Przedłużające się problemy gospodarcze, będące konsekwencją najpierw pandemii, a później wysokiej inflacji i wyższych stóp procentowych najbardziej dają się we znaki właśnie osobom w przedziale wiekowym od 45 do 54 lat.
Zgodnie z danymi Rejestru Dłużników BIG InfoMonitor i bazy informacji kredytowych BIK, tzw. pokolenie X, nazywane w Polsce pokoleniem PRL (osoby urodzone w latach 60. i 70. XX w.), jest winne niemal co trzecią złotówkę z całej puli zaległości przypadającej na Polaków.
Dalsza część artykułu pod materiałem wideo
Aż 24,3 mld zł wynoszą zaległości pokolenia X z tytułu nieterminowego opłacania bieżących rachunków, rat kredytów i pożyczek - wynika z raportu.
Przez 12 miesięcy do końca pierwszego kwartału 2023 roku suma nieopłacanych zobowiązań tej grupy wiekowej wzrosła w największym stopniu na tle całego społeczeństwa - o ponad 9 proc. (2,1 mld zł).
Z kłopotami finansowymi zmaga się obecnie 11,4 proc. osób należących do pokolenia X, tj. 576,7 tys. osób - o 13,7 tys. więcej niż przed rokiem.
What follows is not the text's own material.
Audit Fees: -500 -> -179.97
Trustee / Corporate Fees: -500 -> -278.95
Choć osoby w wieku 45-54 lata w społeczeństwie nie stanowią najbardziej licznej grupy wiekowej, to właśnie na nich przypada największa część wszystkich przeterminowanych zobowiązań, których na koniec marca jest już niemal 79,8 mld zł - zauważyli autorzy opracowania.
Nie płacą czynszu i rachunków. KRD: długi rosną
Jak ocenił prezes BIG InfoMonitor Sławomir Grzelczak, przyczyn takiego stanu rzeczy jest wiele, m.in. mentalność 45-54-latków.
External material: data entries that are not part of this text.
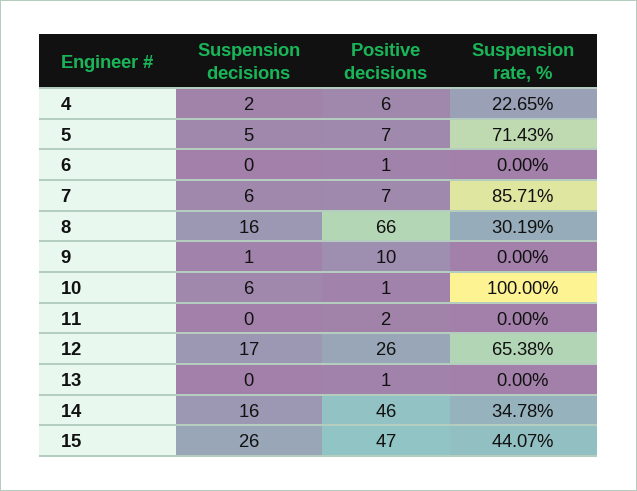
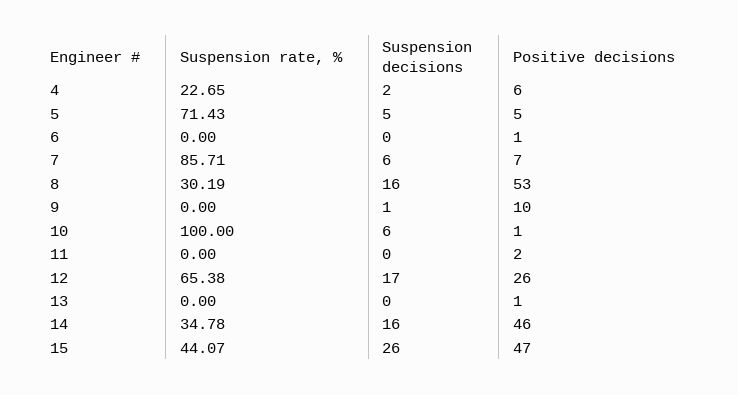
Positive decisions, 5: 7 -> 5
Positive decisions, 8: 66 -> 53

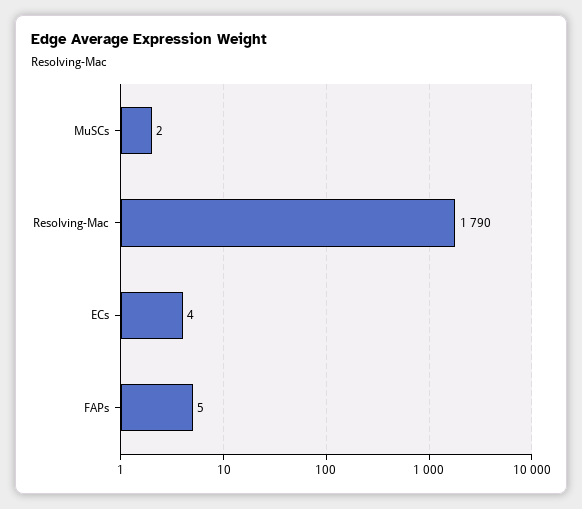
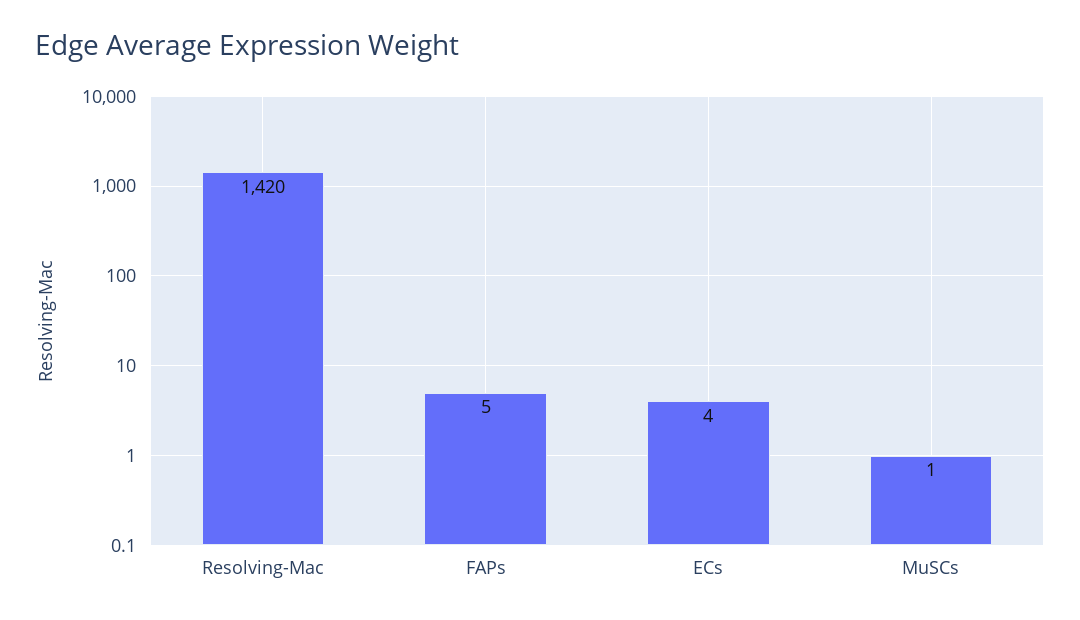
MuSCs: 2 -> 1
Resolving-Mac: 1790 -> 1420

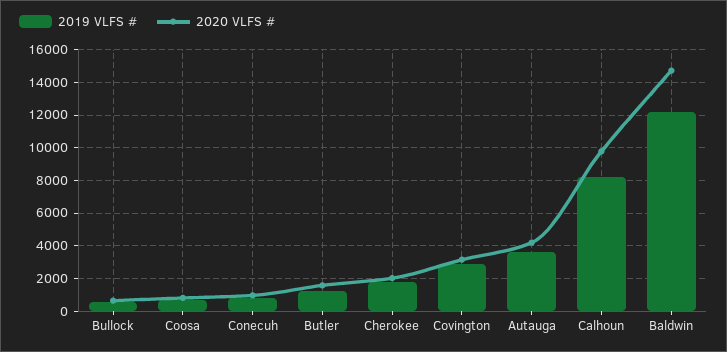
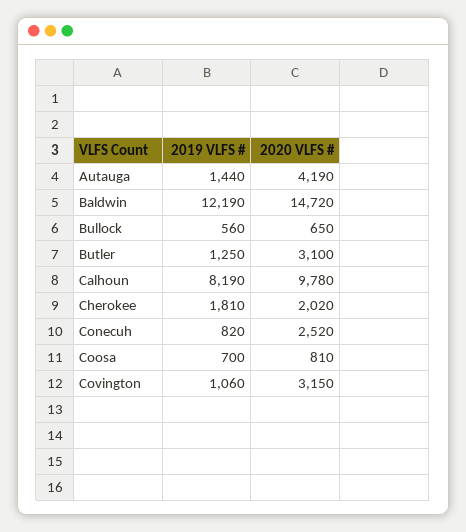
2020 VLFS #, Conecuh: 1000 -> 2520
2020 VLFS #, Butler: 1500 -> 3100
2019 VLFS #, Covington: 3000 -> 1060
2019 VLFS #, Autauga: 3500 -> 1440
Cechą charakterystyczną generacji X, dorastającej w okresie przemian gospodarczych i wielkich niewiadomych, nazywanej też pokoleniem PRL, jest silna chęć posiadania. Osoby te często swój status określają poprzez pryzmat zgromadzonych dóbr, a to sprawia, że są bardziej skłonne do brania na siebie różnego rodzaju zobowiązań - stwierdził Grzelczak.
Utrzymują dzieci i pomagają rodzicom
Jak dodał, spore znaczenie ma również okres życia, który sytuuje 45-54-latków pomiędzy wchodzącymi w dorosłość dziećmi, nieotrzymującymi już świadczenia 500 plus, ale często wciąż nieumiejącymi się utrzymać, a coraz starszymi i gorzej radzącymi sobie rodzicami.
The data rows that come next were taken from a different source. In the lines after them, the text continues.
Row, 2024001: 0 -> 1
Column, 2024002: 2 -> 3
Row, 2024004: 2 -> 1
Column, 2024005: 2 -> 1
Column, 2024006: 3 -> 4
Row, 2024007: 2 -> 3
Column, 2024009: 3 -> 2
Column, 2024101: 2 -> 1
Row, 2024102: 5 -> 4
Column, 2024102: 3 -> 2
- Zarówno jedni, jak i drudzy wymagają ich pomocy, za którą idą konkretne wydatki. Sytuacja jest tym trudniejsza, że właśnie pokolenie 45-54-latków ma przeciętnie więcej potomstwa niż urodzeni później. W obecnych warunkach, wysokich cen najmu mieszkań, wysokiego oprocentowania kredytów, bez rodzicielskiego wsparcia trudno się obyć. Trudno się też w ogóle wyprowadzić. Polska jest jednym z krajów UE o najwyższym udziale gospodarstw domowych z co najmniej trzema dorosłymi osobami mieszkającymi pod jednym dachem. Odsetek ten wynosił w 2021 roku aż 45 proc. i był ponad dwukrotnie wyższy niż średnia w Unii Europejskiej - zauważył prezes BIG InfoMonitor.
Wśród pozostałych źródeł trudności pokolenia X wymienił m.in. gorszy stan zdrowia rodziców wymagający większych nakładów na leczenie oraz zasądzane w wyniku rozwodów alimenty.
- Zobowiązania, którym można było bez problemu sprostać we dwójkę, w pojedynkę czasami są już nie do udźwignięcia. Stają się nawet podstawą do ogłoszenia upadłości konsumenckiej - podsumował Sławomir Grzelczak.